[TEXT Boundary: Start]

I don;t know what all you Californians are complaining about! The average apartment price in Manhattan is now over $1 million. For $500,000 you might luck out with a modest one bedroom.

Just remember, the reason real estate costs are so high in California and NY is that everyone wants to live there - ithe prices are only really low in places where no one else wants to be.

happytourist Oct 31st, 2004 07:54 PM

Use the salary calculator at http://www.homefair.com/homefair/calc/salcalc.html to see how much more you would have to make in SF compared to what you are now making. Remember that many people in expensive housing markets only pay the interest on their mortgages and never any principal, so they never get any equity. They're just counting on the market always going up to get them out of debt.

travelinwifey Nov 1st, 2004 07:07 AM

SIL is currently on a waiting list for a new 750k 2 bedroom home near San Mateo, a few miles from Redwood City. The waiting list is 4600 for 100 homes. There will be a raffle as to who will get the housing!

[TEXT Boundary: End]
[RECORD SET Boundary: Start]

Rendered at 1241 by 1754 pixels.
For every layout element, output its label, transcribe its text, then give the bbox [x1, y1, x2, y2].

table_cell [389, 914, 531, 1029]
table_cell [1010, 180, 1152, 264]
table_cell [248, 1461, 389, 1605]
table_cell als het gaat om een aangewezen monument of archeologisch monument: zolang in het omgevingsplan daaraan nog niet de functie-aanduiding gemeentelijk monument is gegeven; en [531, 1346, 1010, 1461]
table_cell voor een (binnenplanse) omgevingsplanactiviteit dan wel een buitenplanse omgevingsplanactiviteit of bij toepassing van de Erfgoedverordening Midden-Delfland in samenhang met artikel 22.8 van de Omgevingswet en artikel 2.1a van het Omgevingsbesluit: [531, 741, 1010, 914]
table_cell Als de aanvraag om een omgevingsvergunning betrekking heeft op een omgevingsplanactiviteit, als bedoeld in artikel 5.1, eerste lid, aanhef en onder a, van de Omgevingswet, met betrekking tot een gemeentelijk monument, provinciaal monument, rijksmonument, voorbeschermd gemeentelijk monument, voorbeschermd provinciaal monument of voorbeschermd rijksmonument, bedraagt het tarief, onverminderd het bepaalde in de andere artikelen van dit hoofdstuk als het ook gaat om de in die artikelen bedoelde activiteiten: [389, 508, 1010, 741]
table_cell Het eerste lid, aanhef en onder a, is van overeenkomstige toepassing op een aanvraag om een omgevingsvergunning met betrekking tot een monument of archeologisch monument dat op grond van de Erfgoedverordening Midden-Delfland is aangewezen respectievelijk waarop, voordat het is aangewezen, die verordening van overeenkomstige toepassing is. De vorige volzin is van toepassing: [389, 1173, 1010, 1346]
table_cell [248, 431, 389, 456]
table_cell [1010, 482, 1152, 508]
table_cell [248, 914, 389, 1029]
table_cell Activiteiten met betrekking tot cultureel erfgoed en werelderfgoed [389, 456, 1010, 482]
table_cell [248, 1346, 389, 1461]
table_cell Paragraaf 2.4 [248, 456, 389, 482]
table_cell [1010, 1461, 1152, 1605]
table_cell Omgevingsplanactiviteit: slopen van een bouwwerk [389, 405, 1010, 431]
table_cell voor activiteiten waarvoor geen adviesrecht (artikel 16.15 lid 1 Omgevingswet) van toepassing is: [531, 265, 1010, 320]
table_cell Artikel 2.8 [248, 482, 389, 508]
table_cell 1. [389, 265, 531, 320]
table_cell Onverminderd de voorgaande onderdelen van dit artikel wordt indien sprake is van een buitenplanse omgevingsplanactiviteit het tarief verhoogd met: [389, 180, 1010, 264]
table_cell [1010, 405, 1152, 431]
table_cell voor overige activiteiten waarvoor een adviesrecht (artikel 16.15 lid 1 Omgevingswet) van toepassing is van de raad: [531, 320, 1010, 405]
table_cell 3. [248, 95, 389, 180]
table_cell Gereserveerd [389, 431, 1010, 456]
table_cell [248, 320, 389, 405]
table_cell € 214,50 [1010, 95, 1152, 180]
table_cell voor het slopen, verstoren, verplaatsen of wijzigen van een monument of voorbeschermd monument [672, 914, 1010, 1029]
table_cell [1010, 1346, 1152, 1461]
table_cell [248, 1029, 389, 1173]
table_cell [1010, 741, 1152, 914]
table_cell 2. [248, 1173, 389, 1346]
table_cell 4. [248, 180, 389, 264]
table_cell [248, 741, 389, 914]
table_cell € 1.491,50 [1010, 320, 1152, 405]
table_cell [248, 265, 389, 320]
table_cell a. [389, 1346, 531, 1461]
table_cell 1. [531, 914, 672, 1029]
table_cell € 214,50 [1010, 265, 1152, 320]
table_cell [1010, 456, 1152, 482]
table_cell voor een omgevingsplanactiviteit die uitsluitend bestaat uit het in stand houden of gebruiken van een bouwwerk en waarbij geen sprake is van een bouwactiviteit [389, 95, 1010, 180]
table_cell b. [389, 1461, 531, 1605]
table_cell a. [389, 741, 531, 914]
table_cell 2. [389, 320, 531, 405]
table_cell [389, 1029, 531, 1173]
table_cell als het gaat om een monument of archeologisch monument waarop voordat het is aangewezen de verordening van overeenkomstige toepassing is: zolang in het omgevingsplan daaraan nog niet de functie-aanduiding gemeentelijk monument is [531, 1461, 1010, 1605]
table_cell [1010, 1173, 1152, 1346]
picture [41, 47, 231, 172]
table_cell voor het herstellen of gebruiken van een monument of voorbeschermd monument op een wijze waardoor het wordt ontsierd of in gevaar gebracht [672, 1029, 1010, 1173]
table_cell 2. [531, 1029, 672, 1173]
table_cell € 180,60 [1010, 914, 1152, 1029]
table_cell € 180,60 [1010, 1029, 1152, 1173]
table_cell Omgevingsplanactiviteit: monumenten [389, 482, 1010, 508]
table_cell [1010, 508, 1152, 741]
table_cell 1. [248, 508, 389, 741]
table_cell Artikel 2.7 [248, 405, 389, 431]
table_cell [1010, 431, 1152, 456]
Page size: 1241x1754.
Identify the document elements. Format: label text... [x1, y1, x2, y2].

[RECORD SET Boundary: End]

TASKS:
(a) Return the part of the housing discussion from "SIL is currently" to "get the housing!".
(b) What does the housing discussion give as the average apartment price in Manhattan?
Nothing in the listing is needed for this work.

EXPECTED OUTPUTS:
(a)
SIL is currently on a waiting list for a new 750k 2 bedroom home near San Mateo, a few miles from Redwood City. The waiting list is 4600 for 100 homes. There will be a raffle as to who will get the housing!

(b) Over $1 million.